All well known and acknowledged by Christians today, except for literal fundamatists.
While the claims of Biblical error, inconsistency and indecency are well-known to me, I don't acknowledge such claims as being particularly well-founded. And I am not a fundamentalist.
the word 'myth' (your quote) is not found
Correct. he does not use the word "myth."
He uses other degrading epithets to claim that the Bible is false, but he does not specifically include the word "myth" among those epithets.
Nope.
Again, you are technically correct that he did not explicitly say that Jesus was not God and that he was not the Messiah. What he did instead was to claim to be a prophet himself and arrogate to himself the authority to stand in judgment over Scripture (an authority Jesus never claimed). What he did instead was to describe Jesus as a "savior-teacher" and carefully avoid referring to him as God incarnate, to refer to Jesus as "reincarnatable as a child's smile" and said that Jesus "left the body in the Sonship degree" - which is an Arian, not a Christian notion.
There's no central authority to 'dis-fellowship' a member church.
At the general Assemblies, the congregations of the DoC at that time decided whether or not they would remain in fellowship with other congregations. It was a foregone conclusion that the Peoples Temple would be officially disfellowshipped, as the other congregations of the DoC had already made crystal clear that they did not consider the Peoples Temple to be a legitimate congregation, but a cult.
When all the other congregations of a denomination want nothing to do with you, you are disfellowshipped.
Privately, Hitler was close to Rosenberg's views, but in public, he had to distance himself
He was cagey, but he did not hesitate to promote Rosenberg's writings.
That was neo-pagan Himmler.
I sincerely doubt Himmler could have done anything without the leader's blessing.
Nope.
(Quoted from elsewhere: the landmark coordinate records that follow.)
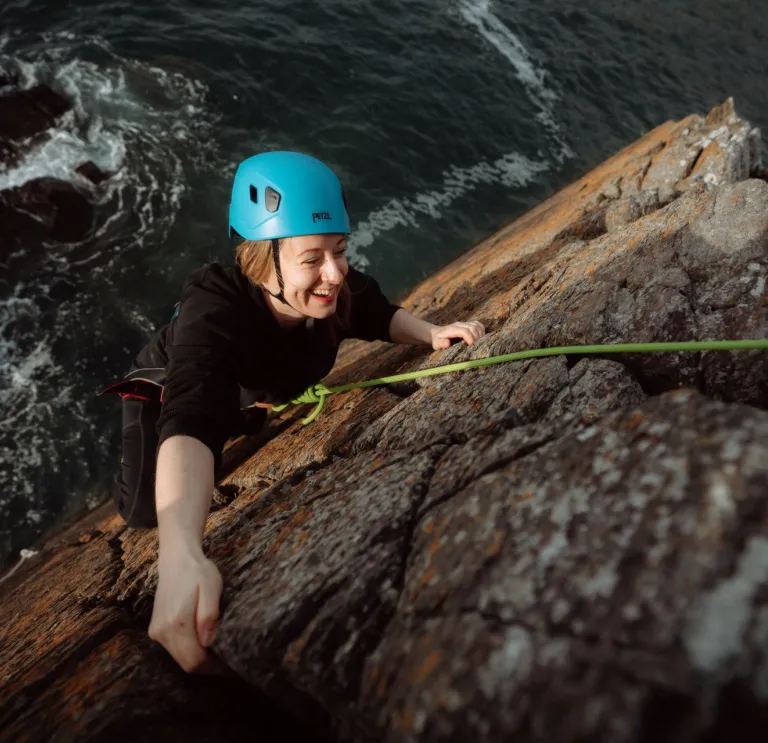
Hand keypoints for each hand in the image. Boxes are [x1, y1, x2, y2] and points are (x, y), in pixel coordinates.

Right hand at [148, 546, 223, 673]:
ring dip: (198, 659)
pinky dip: (188, 650)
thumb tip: (209, 642)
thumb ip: (209, 614)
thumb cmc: (198, 572)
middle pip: (186, 664)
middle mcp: (163, 631)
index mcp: (177, 623)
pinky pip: (173, 649)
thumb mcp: (211, 587)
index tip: (231, 663)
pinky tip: (202, 641)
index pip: (195, 661)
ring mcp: (156, 631)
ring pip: (179, 658)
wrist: (176, 560)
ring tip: (217, 651)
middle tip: (228, 660)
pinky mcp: (155, 629)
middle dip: (207, 666)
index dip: (214, 668)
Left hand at [430, 320, 485, 349]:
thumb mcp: (436, 343)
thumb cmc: (437, 340)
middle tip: (476, 346)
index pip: (465, 331)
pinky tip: (480, 338)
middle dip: (477, 338)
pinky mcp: (468, 324)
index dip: (471, 339)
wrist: (437, 333)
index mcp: (452, 329)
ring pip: (477, 326)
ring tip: (479, 343)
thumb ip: (441, 343)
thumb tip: (447, 343)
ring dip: (480, 334)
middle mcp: (460, 325)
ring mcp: (464, 323)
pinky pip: (478, 324)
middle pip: (473, 328)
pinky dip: (482, 330)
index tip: (472, 347)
Ludwig Müller was little known Lutheran minister
I was unclear. I consider Mueller (a Marcionist, not a neo-pagan) to have been just a puppet installed by Rosenberg, whom I consider to be the chief architect and leader (head minister in a political sense, not head bishop in an ecclesiastical sense) of state-controlled religious institutions in the Reich.
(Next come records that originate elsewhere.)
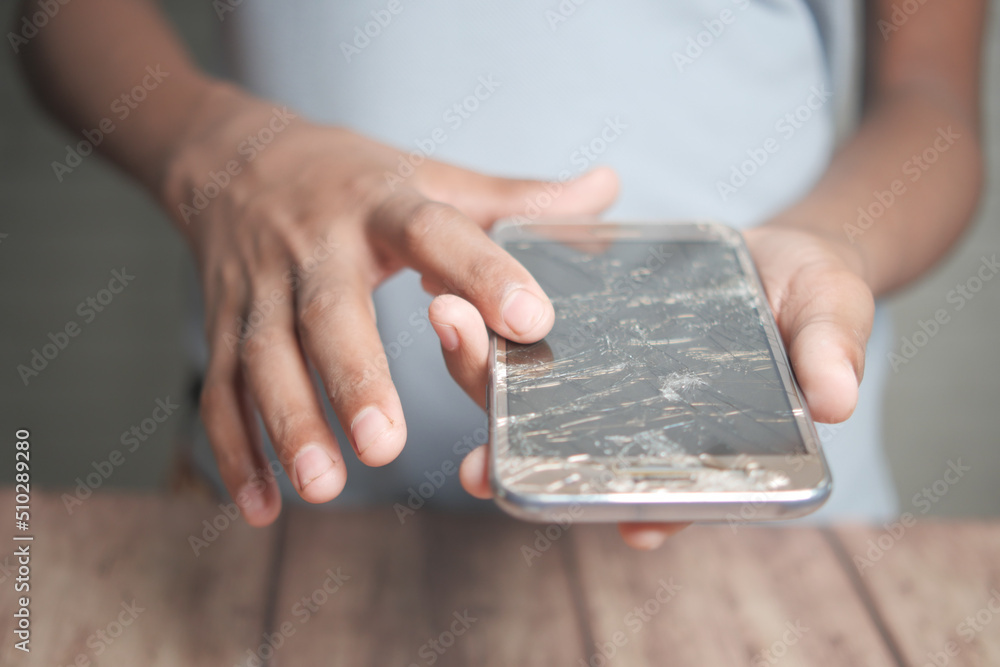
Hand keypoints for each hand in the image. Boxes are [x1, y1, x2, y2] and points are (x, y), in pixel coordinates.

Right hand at [160, 84, 618, 525]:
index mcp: (382, 205)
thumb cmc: (354, 179)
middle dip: (353, 376)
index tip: (531, 321)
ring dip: (287, 425)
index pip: (435, 232)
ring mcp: (260, 286)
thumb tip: (608, 188)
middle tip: (387, 443)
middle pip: (326, 310)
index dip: (482, 271)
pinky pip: (219, 389)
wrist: (237, 157)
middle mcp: (315, 244)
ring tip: (323, 486)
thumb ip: (516, 199)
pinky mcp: (223, 323)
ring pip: (262, 358)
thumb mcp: (433, 176)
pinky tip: (264, 507)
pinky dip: (234, 450)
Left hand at [427, 224, 871, 549]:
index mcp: (700, 442)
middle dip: (520, 460)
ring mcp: (596, 379)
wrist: (774, 252)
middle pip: (569, 453)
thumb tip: (838, 400)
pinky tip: (454, 282)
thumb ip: (832, 350)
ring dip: (482, 374)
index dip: (640, 514)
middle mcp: (633, 421)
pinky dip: (486, 318)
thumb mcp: (832, 309)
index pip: (666, 494)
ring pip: (528, 396)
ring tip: (446, 321)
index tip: (617, 526)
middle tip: (475, 465)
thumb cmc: (811, 296)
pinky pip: (523, 335)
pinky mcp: (574, 329)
Nope. That was Rosenberg and atheist Martin Bormann.
Again, I consider Rosenberg to have been head minister of religion in the Reich, and those proposals come from his 30 point plan that he used to design the National Church.
Sort of like the break-away Episcopalians.
Those who want to destroy the Catholic church and thing Jesus was an Aryan and don't believe in transubstantiation are not Catholics.
Sounds about right, except that the episcopal structure makes it that much tougher to extricate them.
Is that official, though. Are you authorized to say that any Catholic who utters intemperate thoughts or doubts in private is automatically excommunicated?
Bearing in mind that the source for these quotes is someone who is on record as being anti-Christian, are you qualified to judge another person's soul based on the diary of Martin Bormann?
But you still haven't responded to my main point. Were the German people in on the gag? When Hitler said Christianity, did they wink and smile to each other, knowing that they were all secretly pagans?